E veniamo infine alla Redoute, perla della Liegi-Bastogne-Liegi. Siamo “a casa” di Philippe Gilbert, nell’immenso spiazzo dei camper che si radunano alla base, e qualcuno anche lungo la salita, sin dal giovedì dopo la Freccia per gustarsi le ricognizioni.
La Redoute si affronta una sola volta. Quest’anno arriva al chilometro 218, cioè a 34 dalla fine.

Michele, chiudiamo con la Redoute. Rispetto ai tuoi tempi è cambiata: ora in cima al tratto duro si svolta a destra e si scende. Una volta c’era un falsopiano…

La Redoute aveva perso un po’ d’interesse con l’inserimento della Cote de la Roche aux Faucons. Ma adesso, con questi campioni, è tornata in auge. Di certo è cambiata tatticamente. Resta un trampolino di lancio dove misuri l’avversario o decidi di scatenare qualcosa. Per me la gara iniziava sulla Redoute. Lì capivi chi stava bene e chi no. Se era il caso di fare un attacco decisivo.

Come si prende? All’imbocco la strada è stretta, c’è quel dedalo di curve nel paesino…

E’ un bel problema prenderla bene, perché si viene da una discesa ampia che ti fa organizzare male la squadra. Ti passano da tutte le parti. Io lì usavo molto i compagni per stare davanti e dettare il ritmo.

Della salita vera e propria cosa ci dici?

E’ dura davvero.
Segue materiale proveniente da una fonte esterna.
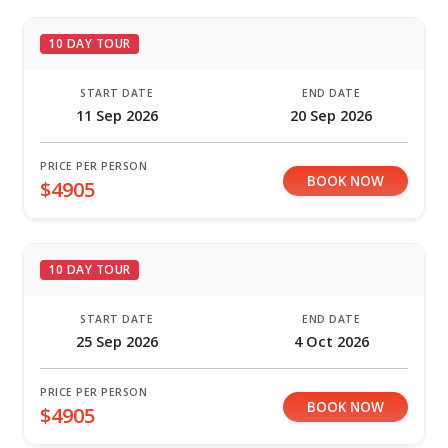
10 DAY TOUR
START DATE
END DATE
11 Sep 2026
20 Sep 2026
PRICE PER PERSON
BOOK NOW
$4905
10 DAY TOUR
START DATE
END DATE
25 Sep 2026
4 Oct 2026
PRICE PER PERSON
BOOK NOW
$4905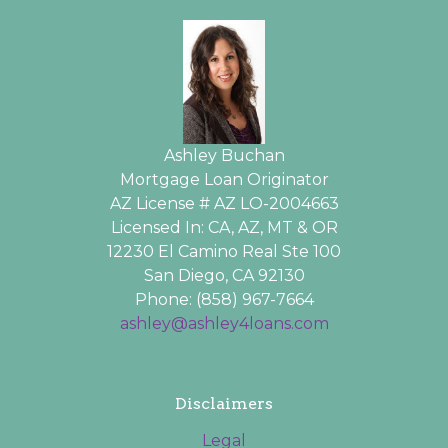
Ashley Buchan
Mortgage Loan Originator
AZ License # AZ LO-2004663
Licensed In: CA, AZ, MT & OR
12230 El Camino Real Ste 100
San Diego, CA 92130
Phone: (858) 967-7664
ashley@ashley4loans.com
Disclaimers
Legal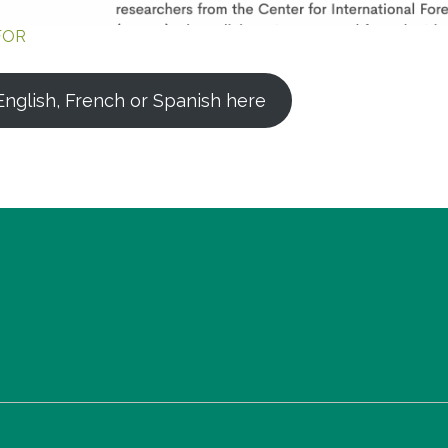
FOR
nglish, French or Spanish here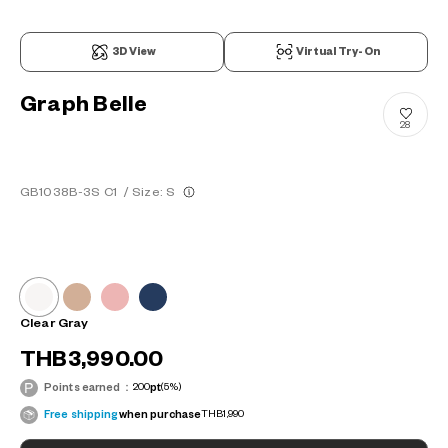
3D View
Virtual Try-On
Graph Belle
28
GB1038B-3S C1
/
Size: S
Clear Gray
THB3,990.00
Points earned：
200
pt
(5%)
Free shipping
when purchase
THB1,990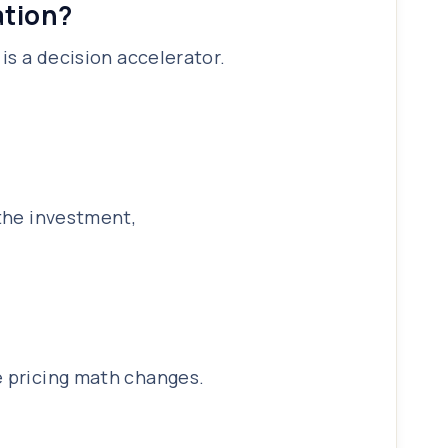
ation?
is a decision accelerator.
 the investment,
e pricing math changes.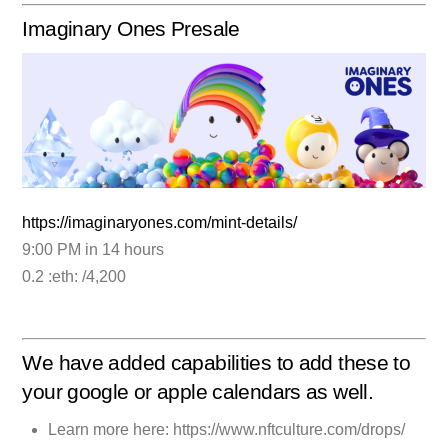
Imaginary Ones Presale
https://imaginaryones.com/mint-details/
9:00 PM in 14 hours
0.2 :eth: /4,200
We have added capabilities to add these to
your google or apple calendars as well.
Learn more here: https://www.nftculture.com/drops/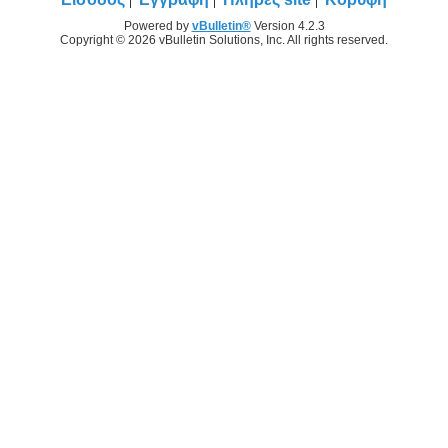
Powered by
vBulletin®
Version 4.2.3
Copyright © 2026 vBulletin Solutions, Inc. All rights reserved.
Ti toglie energie. Man mano che sali senti che le sensazioni cambiano, forse per la tensione accumulata. Non è il Mortirolo, ma quando arrivi in cima sei esausto: è un continuo aumentare della pendenza.

Tu dove attaccavi?

Ai 500-600 metri dal termine del tratto duro. Ma sono metri lunghissimi, non passano mai. Hai la percezione che il tempo rallenti: «Ora ci arrivo, ora ci arrivo»… ma non ci arrivi mai!

Sulla Redoute c’è sempre tanta gente. Che atmosfera si percepisce?

Durante la ricognizione, almeno per me, era sempre un test. Capire se era l’anno giusto, se avevi la gamba. Era quasi come una gara. Il tifo si percepisce, anche se sei concentrato. E’ un tratto talmente particolare che riesci a renderti conto di quanto ti urlano.

E questo contribuisce a rendere il momento importante?

Se sei tu a dettare il ritmo sì. Altrimenti, se subisci, il caos ti dà fastidio. Almeno, per me era così.

Abbiamo detto che non c’è più il falsopiano dopo il tratto duro: ti piace di più la vecchia versione o la nuova?

Tatticamente, la vecchia era meglio. Anch’io la vera differenza la facevo sul falsopiano. Ora, se non riesci a mettere in difficoltà gli avversari nel segmento duro è finita. La Redoute è passata. Prima, invece, avevi un “secondo round”.